Love’s arbitrary, irrational nature is the subject of one of Theseus’ speeches. In Act V, he famously creates a connection between the imaginations of lovers, lunatics, and poets: All three see beyond the limitation of “cool reason,” and all are beset by fantasies. While the lunatic’s imagination makes heaven into a hell, the lover shapes beauty in the ugliest face. The poet, meanwhile, creates entire worlds from the “airy nothing” of imagination. In Theseus’ opinion, all of these fantasies lack the stamp of truth; does this mean Theseus’ love for Hippolyta is equally specious? The Duke would probably say no — without reasons or evidence to back up his claim — but his comments lead us deeper into the question of what constitutes love. If his love for Hippolyta is based on seemingly clear vision, what has caused him to fall in love with her rather than with someone else? A deep understanding of her personality? A reverence for her compassion or her kindness?
The play doesn’t tell us, but its overall logic suggests a loud “no” to both questions. In this drama, love is based entirely upon looks, upon attractiveness, or upon the love-potion that charms the eyes. Thus, for example, Hermia accounts for Lysander’s surprising loss of affection by assessing her height; she is shorter and, therefore, less appealing than Helena. Like too many teenage girls in contemporary society, Hermia is plagued by doubts about her desirability. It’s not surprising that body image is such a vexing issue in Western society when love is so often based on appearance, rather than essence.

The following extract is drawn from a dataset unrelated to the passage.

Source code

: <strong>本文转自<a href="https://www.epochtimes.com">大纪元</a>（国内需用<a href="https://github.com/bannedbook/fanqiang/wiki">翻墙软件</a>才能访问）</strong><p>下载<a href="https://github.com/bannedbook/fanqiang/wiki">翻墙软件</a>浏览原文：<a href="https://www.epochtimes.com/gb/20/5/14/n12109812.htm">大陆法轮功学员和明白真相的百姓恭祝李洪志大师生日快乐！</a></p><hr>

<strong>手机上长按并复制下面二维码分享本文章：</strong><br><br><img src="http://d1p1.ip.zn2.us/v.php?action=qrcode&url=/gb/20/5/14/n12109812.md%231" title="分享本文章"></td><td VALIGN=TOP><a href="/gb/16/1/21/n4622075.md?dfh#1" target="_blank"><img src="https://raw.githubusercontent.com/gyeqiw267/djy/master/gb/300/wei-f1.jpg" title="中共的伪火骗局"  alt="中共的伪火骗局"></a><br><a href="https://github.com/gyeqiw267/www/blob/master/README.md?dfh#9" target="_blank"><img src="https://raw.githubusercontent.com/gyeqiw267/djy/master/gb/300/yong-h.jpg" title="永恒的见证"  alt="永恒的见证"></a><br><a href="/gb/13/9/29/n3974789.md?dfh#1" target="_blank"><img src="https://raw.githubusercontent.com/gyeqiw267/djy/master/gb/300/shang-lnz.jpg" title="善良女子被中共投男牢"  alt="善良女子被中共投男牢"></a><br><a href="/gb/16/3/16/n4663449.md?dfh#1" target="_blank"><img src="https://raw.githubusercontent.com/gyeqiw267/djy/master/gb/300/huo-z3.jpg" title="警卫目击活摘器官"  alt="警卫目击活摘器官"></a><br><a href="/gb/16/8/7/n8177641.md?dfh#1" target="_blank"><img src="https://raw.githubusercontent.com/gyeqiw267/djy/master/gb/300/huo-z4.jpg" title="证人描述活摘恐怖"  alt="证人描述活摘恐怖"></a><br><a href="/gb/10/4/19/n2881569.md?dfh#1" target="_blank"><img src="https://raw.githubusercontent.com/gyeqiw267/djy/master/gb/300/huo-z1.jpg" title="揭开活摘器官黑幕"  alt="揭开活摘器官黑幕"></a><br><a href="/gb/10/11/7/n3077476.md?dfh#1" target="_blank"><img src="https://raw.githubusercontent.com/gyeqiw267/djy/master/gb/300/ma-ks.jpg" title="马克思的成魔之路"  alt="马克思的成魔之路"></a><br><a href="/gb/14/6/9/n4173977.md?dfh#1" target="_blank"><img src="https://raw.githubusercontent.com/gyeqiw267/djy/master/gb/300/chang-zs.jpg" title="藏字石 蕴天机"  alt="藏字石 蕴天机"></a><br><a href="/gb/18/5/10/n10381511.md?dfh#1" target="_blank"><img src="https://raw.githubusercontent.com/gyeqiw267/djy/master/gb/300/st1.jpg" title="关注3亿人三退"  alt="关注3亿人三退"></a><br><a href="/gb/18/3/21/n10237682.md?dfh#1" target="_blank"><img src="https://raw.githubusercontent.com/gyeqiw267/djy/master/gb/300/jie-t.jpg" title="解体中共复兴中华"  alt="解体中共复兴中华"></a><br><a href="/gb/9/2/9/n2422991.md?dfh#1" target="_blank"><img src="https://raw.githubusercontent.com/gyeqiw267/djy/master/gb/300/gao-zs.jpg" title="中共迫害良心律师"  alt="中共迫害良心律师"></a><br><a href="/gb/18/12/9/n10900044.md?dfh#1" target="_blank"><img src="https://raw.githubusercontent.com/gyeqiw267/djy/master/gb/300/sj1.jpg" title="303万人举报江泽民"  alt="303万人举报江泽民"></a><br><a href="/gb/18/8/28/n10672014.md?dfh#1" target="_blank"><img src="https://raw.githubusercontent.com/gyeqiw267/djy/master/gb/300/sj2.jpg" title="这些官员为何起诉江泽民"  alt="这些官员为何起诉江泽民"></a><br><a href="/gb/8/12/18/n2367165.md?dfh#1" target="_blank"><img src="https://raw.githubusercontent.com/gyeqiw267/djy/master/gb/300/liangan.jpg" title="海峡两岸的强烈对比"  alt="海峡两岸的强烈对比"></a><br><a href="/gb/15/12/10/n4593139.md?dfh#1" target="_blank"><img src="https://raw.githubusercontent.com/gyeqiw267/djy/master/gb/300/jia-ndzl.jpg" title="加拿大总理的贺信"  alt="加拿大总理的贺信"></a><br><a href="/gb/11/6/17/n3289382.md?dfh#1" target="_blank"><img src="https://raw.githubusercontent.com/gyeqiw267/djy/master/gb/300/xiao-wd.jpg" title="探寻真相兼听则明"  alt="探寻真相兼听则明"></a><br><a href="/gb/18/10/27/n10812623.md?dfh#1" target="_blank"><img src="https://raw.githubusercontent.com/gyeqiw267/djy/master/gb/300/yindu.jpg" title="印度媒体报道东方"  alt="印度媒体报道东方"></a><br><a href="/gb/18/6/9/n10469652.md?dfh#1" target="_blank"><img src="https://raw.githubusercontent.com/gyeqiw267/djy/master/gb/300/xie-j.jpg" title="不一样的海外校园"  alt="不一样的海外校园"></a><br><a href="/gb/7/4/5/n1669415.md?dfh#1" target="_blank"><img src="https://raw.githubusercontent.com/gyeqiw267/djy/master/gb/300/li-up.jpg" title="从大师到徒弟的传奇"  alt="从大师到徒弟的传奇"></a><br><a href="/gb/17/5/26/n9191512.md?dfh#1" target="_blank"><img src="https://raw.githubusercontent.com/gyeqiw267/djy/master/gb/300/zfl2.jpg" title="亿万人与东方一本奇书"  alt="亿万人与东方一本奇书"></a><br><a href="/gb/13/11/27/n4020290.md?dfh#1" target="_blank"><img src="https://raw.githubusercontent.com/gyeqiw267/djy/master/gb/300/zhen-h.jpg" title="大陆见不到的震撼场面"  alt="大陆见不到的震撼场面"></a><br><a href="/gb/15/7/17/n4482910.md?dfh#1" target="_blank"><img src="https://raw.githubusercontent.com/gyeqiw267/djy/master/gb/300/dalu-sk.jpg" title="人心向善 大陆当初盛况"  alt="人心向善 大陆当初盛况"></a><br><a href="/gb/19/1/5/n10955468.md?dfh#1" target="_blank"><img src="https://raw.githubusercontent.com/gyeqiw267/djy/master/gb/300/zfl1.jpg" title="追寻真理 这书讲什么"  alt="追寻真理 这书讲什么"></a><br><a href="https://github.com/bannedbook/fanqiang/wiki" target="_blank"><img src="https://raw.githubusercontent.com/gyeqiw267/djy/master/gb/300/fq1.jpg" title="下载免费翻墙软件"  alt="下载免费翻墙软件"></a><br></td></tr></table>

Even when love is mutual and seemingly based in clear vision, it is often hampered by family disapproval. For Lysander and Hermia, love is marred by her father’s desire for her to marry Demetrius. The law is on Egeus’ side. All of the relationships in the play, but this one in particular, emphasize the conflict of love and law. The “ancient privilege of Athens” allows Egeus to “dispose” of his daughter as he wishes; she is his property, so he can “estate” her to anyone. His words show the violence that often supports law and points out a discord within the seeming concord of love (to paraphrase a saying of Theseus’ in Act V). According to Theseus’ edict, Hermia needs to fit her “fancies” to her father’s “will” (I.1, 118), suggesting that Hermia’s love needs to be combated by her father’s authority; otherwise, the law of Athens will sacrifice her on the pyre of reason.

Yet, as noted earlier, her father’s choice of Demetrius seems as fanciful and arbitrary as Hermia’s choice of Lysander. Although Theseus is less willing than Theseus is to condemn Hermia to death or to celibacy, Theseus is guilty of linking violence and love: He wooed Hippolyta with a sword and won her love by “doing her injuries.” Although Hippolyta seems subdued, even passive, in the play, the violence that led to their love is a constant presence. This play’s representation of love is not the saccharine view presented in many modern love ballads; instead, Shakespeare returns us to our animal natures, displaying the primitive, bestial, and often violent side of human desire.

As Bottom astutely notes, reason and love keep little company with one another. The characters in this drama attempt to find a way to understand the workings of love in a rational way, yet their failures emphasize the difficulty of this endeavor. Shakespeare seems to suggest that a love potion, even though seemingly crazy, is a better way to explain the mysterious workings of sexual attraction than is common sense: Love and reason will never be friends. Nor will love ever be a controllable addiction. What fools mortals be, Puck philosophizes. And perhaps we are fools for entering into the dangerous, unpredictable world of love; yet what fun would life be without it?